START Information provided

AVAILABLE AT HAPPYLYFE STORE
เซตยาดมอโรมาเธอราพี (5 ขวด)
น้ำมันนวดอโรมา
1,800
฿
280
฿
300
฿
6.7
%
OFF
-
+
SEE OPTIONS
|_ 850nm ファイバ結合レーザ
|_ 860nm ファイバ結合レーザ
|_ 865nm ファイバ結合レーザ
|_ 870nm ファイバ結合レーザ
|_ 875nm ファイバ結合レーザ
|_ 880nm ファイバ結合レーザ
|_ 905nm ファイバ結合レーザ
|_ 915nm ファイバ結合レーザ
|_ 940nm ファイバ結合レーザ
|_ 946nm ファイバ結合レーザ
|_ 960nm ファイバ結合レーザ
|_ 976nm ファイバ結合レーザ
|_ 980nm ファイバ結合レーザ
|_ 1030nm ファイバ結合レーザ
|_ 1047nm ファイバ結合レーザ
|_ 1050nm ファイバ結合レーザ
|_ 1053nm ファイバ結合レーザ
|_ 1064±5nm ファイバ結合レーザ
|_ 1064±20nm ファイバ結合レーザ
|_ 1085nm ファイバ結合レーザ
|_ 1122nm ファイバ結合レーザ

END Information provided
START Information provided

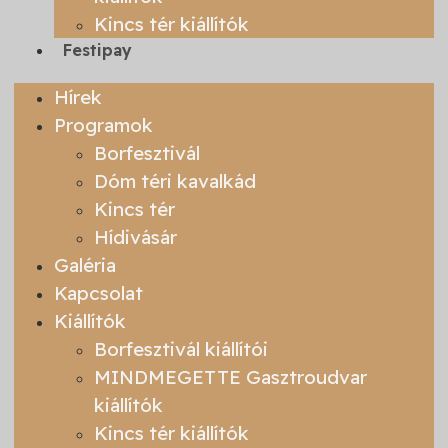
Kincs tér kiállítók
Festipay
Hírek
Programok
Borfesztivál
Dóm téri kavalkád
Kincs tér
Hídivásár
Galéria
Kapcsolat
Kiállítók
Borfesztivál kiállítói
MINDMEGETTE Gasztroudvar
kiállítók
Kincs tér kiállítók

END Information provided

What this task involves — Search the material for "Borfesztivál" and copy each matching line.

Solution to this problem —
Borfesztivál
Borfesztivál kiállítói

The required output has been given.